▸ Data shown:
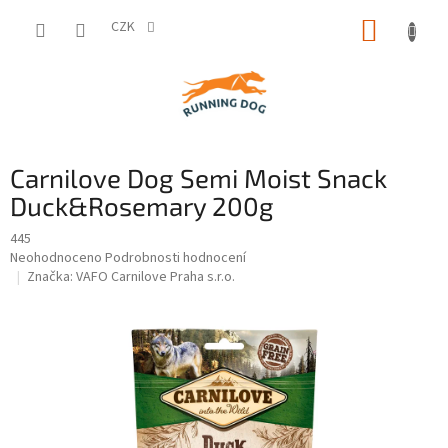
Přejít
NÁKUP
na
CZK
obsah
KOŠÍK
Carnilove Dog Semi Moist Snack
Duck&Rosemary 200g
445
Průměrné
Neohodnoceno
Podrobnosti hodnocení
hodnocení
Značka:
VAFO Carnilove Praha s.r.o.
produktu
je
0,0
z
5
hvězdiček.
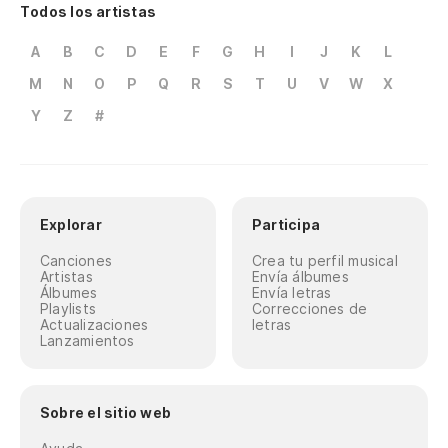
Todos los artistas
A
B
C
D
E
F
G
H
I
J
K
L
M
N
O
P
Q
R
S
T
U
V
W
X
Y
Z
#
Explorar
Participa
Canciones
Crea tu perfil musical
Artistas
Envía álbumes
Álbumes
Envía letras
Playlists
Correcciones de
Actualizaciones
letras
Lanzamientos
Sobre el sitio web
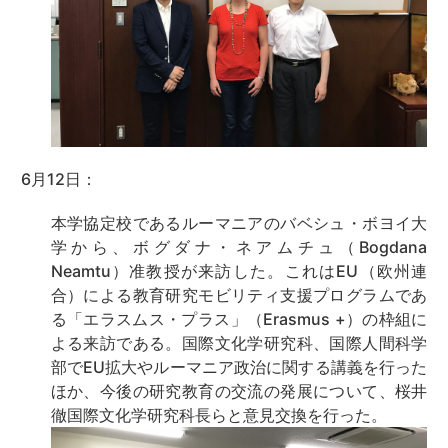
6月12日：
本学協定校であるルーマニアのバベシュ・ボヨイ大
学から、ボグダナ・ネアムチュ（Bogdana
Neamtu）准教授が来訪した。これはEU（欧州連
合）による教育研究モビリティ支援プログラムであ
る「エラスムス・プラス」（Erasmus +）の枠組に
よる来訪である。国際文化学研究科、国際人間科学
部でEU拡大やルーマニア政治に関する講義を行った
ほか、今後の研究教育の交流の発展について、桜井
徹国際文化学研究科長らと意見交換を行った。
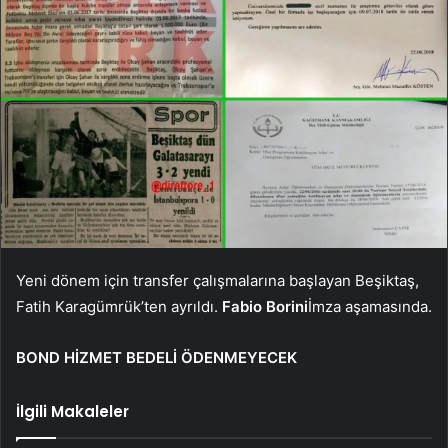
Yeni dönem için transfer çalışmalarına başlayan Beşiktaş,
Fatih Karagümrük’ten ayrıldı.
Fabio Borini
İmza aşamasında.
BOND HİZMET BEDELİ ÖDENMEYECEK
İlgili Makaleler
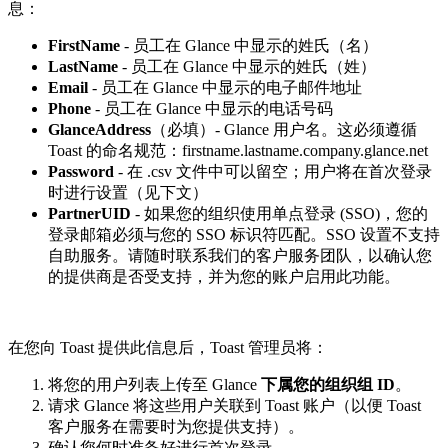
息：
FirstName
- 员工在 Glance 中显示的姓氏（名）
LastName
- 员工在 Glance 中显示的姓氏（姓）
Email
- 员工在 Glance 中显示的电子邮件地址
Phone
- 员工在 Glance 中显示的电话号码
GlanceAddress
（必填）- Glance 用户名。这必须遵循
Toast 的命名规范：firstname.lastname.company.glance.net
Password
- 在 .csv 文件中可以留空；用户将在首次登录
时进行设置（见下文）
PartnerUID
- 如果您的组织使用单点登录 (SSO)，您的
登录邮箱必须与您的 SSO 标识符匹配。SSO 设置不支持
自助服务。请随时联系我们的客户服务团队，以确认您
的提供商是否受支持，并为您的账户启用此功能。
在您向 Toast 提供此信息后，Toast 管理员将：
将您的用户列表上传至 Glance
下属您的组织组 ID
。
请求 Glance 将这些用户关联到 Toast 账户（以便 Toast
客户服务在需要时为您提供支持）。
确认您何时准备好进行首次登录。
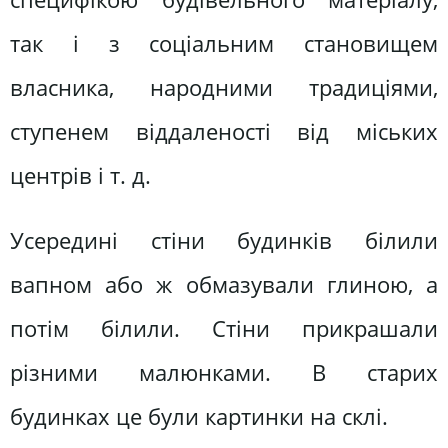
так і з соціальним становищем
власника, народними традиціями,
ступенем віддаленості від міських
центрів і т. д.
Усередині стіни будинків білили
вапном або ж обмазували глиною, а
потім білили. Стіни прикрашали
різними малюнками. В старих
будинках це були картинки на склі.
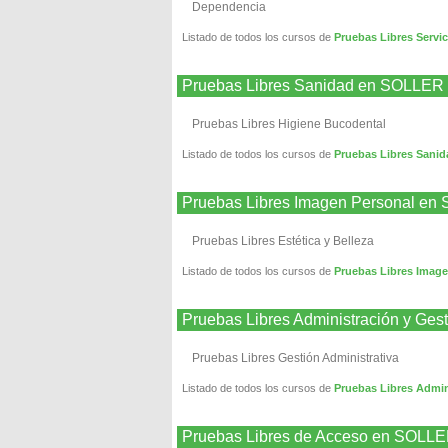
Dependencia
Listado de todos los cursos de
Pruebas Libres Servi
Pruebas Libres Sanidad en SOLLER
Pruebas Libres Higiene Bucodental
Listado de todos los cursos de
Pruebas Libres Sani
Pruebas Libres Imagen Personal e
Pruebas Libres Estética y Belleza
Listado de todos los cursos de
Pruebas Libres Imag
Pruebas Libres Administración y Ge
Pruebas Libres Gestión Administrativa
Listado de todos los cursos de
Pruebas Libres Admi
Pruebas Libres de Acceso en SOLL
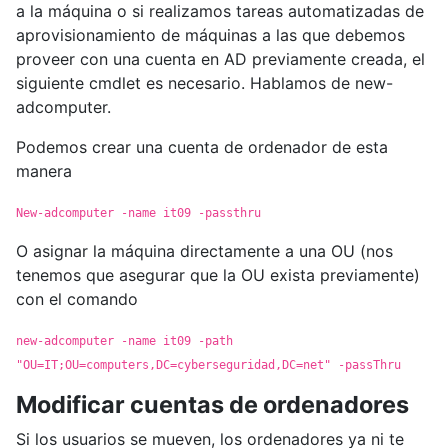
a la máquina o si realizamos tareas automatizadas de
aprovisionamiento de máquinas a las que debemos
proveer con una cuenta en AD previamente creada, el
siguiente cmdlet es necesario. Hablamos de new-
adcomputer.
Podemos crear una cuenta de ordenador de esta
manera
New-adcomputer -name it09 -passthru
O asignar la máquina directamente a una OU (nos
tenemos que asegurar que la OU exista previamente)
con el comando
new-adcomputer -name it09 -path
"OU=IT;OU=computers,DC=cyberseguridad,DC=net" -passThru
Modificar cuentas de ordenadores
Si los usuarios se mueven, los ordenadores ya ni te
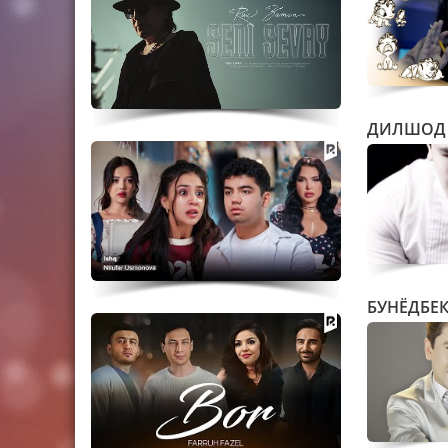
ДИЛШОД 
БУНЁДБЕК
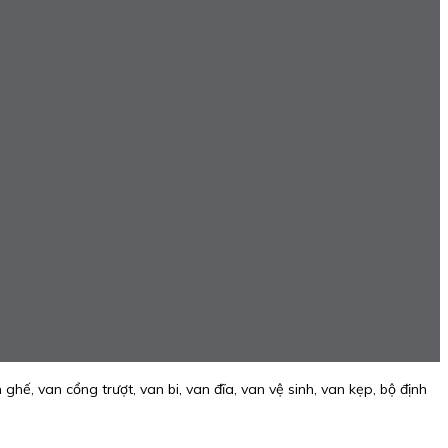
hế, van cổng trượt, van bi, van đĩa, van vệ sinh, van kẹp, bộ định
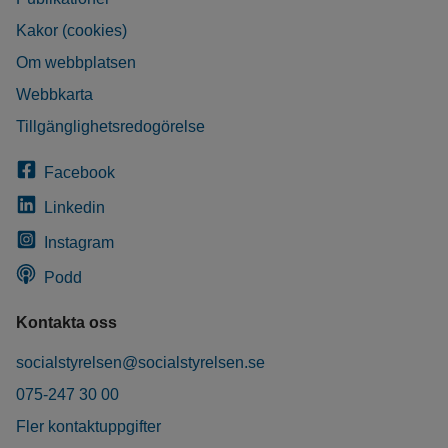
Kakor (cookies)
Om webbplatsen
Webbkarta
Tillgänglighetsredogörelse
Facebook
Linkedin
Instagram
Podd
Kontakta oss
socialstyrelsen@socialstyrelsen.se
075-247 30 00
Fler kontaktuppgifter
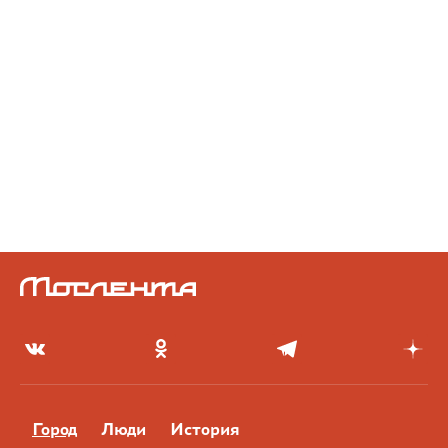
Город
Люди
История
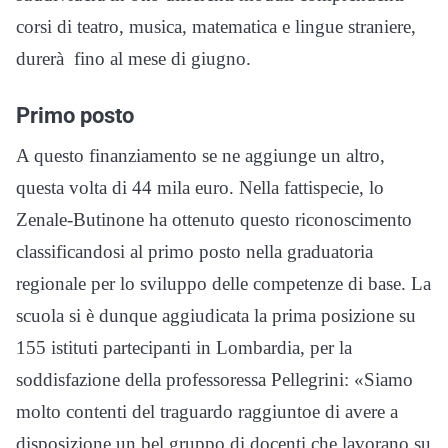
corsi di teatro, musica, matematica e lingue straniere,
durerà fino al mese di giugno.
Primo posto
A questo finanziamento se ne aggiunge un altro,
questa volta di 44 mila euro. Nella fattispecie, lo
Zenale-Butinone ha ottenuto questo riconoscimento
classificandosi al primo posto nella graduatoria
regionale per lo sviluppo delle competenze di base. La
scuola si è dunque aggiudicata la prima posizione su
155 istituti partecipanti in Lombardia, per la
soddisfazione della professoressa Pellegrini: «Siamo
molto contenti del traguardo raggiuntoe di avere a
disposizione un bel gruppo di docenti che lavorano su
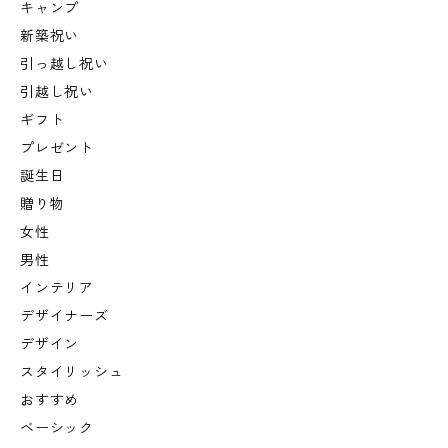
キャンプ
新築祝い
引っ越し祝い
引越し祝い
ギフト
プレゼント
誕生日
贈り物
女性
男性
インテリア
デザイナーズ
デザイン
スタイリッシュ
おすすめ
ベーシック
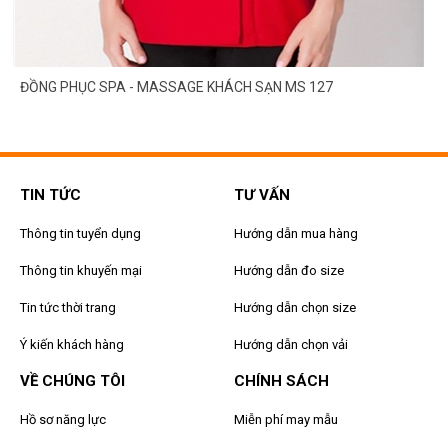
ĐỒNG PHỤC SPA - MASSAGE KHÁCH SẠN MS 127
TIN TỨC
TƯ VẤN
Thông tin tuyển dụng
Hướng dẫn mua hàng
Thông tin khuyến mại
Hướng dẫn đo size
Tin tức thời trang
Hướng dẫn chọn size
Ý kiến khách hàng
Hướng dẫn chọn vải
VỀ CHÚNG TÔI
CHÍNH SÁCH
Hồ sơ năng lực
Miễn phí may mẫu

▸ Directive: Transcribe every line of text in the records above exactly, leaving the pictures out of your answer.

▸ Finished exercise:
Přejít
NÁKUP
na
CZK
obsah
KOŠÍK
Carnilove Dog Semi Moist Snack
Duck&Rosemary 200g
445
Průměrné
Neohodnoceno
Podrobnosti hodnocení
hodnocení
Značka:
VAFO Carnilove Praha s.r.o.
produktu
je
0,0
z
5
hvězdiček.
Todos los artistas
A
B
C
D
E
F
G
H
I
J
K
L
M
N
O
P
Q
R
S
T
U
V
W
X
Y
Z
#
Explorar
Participa
Canciones
Crea tu perfil musical
Artistas
Envía álbumes
Álbumes
Envía letras
Playlists
Correcciones de
Actualizaciones
letras
Lanzamientos
Sobre el sitio web
6月12日：
本学協定校であるルーマニアのバベシュ・ボヨイ大
学から、ボグダナ・ネアムチュ（Bogdana
Neamtu）准教授が来訪した。これはEU（欧州連
合）による教育研究モビリティ支援プログラムであ
る「エラスムス・プラス」（Erasmus +）の枠組に
よる来訪である。国際文化学研究科、国際人間科学
部でEU拡大やルーマニア政治に関する講義を行った
ほか、今後の研究教育の交流の発展について、桜井
徹国際文化学研究科長らと意見交換を行った。
Yeni dönem için transfer çalışmalarına başlayan Beşiktaş,
Fatih Karagümrük’ten ayrıldı.
Fabio Borini
İmza aşamasında.
BOND HİZMET BEDELİ ÖDENMEYECEK
İlgili Makaleler
息：
FirstName
- 员工在 Glance 中显示的姓氏（名）
LastName
- 员工在 Glance 中显示的姓氏（姓）
Email
- 员工在 Glance 中显示的电子邮件地址
Phone
- 员工在 Glance 中显示的电话号码
GlanceAddress
（必填）- Glance 用户名。这必须遵循
Toast 的命名规范：firstname.lastname.company.glance.net
Password
- 在 .csv 文件中可以留空；用户将在首次登录
时进行设置（见下文）
PartnerUID
- 如果您的组织使用单点登录 (SSO)，您的
登录邮箱必须与您的 SSO 标识符匹配。SSO 设置不支持
自助服务。请随时联系我们的客户服务团队，以确认您
的提供商是否受支持，并为您的账户启用此功能。
在您向 Toast 提供此信息后，Toast 管理员将：
将您的用户列表上传至 Glance
下属您的组织组 ID
。
请求 Glance 将这些用户关联到 Toast 账户（以便 Toast
客户服务在需要时为您提供支持）。
确认您何时准备好进行首次登录。
так і з соціальним становищем
власника, народними традиціями,
ступенем віддаленості від міських
центрів і т. д.
Усередині стіни будинків білили
вапном або ж обмазували глиною, а
потім білили. Стіни прикрашали
різними малюнками. В старих
будинках це були картинки на склі.
Dependencia
Listado de todos los cursos de
Pruebas Libres Servi
Pruebas Libres Sanidad en SOLLER
Pruebas Libres Higiene Bucodental
Listado de todos los cursos de
Pruebas Libres Sani
Pruebas Libres Imagen Personal e
Pruebas Libres Estética y Belleza
Listado de todos los cursos de
Pruebas Libres Imag
Pruebas Libres Administración y Ge
Pruebas Libres Gestión Administrativa
Listado de todos los cursos de
Pruebas Libres Admi
Pruebas Libres de Acceso en SOLL
a la máquina o si realizamos tareas automatizadas de
aprovisionamiento de máquinas a las que debemos
proveer con una cuenta en AD previamente creada, el
siguiente cmdlet es necesario. Hablamos de new-
adcomputer.
Podemos crear una cuenta de ordenador de esta
manera
New-adcomputer -name it09 -passthru
O asignar la máquina directamente a una OU (nos
tenemos que asegurar que la OU exista previamente)
con el comando
new-adcomputer -name it09 -path
"OU=IT;OU=computers,DC=cyberseguridad,DC=net" -passThru
Modificar cuentas de ordenadores
Si los usuarios se mueven, los ordenadores ya ni te
ДИЛШОД 
БУНЁДБЕК
hế, van cổng trượt, van bi, van đĩa, van vệ sinh, van kẹp, bộ định
Kakor (cookies)
Om webbplatsen
Webbkarta
Tillgänglighetsredogörelse
Facebook
Linkedin
Instagram
Podd
Kontakta oss
socialstyrelsen@socialstyrelsen.se
075-247 30 00
Fler kontaktuppgifter
Город
Люди
История
corsi di teatro, musica, matematica e lingue straniere,
durerà fino al mese di giugno.
Primo posto
A questo finanziamento se ne aggiunge un altro,
questa volta di 44 mila euro. Nella fattispecie, lo
Zenale-Butinone ha ottenuto questo riconoscimento
classificandosi al primo posto nella graduatoria
regionale per lo sviluppo delle competenze di base. La
scuola si è dunque aggiudicata la prima posizione su
155 istituti partecipanti in Lombardia, per la
soddisfazione della professoressa Pellegrini: «Siamo
molto contenti del traguardo raggiuntoe di avere a
disposizione un bel gruppo di docenti che lavorano su
キャンプ
新築祝い
引っ越し祝い
引越し祝い
ギフト
プレゼント
誕生日
贈り物
女性
男性
インテリア
デザイナーズ
デザイン
スタイリッシュ
おすすめ
ベーシック
ĐỒNG PHỤC SPA - MASSAGE KHÁCH SẠN MS 127
TIN TỨC
TƯ VẤN
Thông tin tuyển dụng
Hướng dẫn mua hàng
Thông tin khuyến mại
Hướng dẫn đo size
Tin tức thời trang
Hướng dẫn chọn size
Ý kiến khách hàng
Hướng dẫn chọn vải
VỀ CHÚNG TÔI
CHÍNH SÁCH
Hồ sơ năng lực
Miễn phí may mẫu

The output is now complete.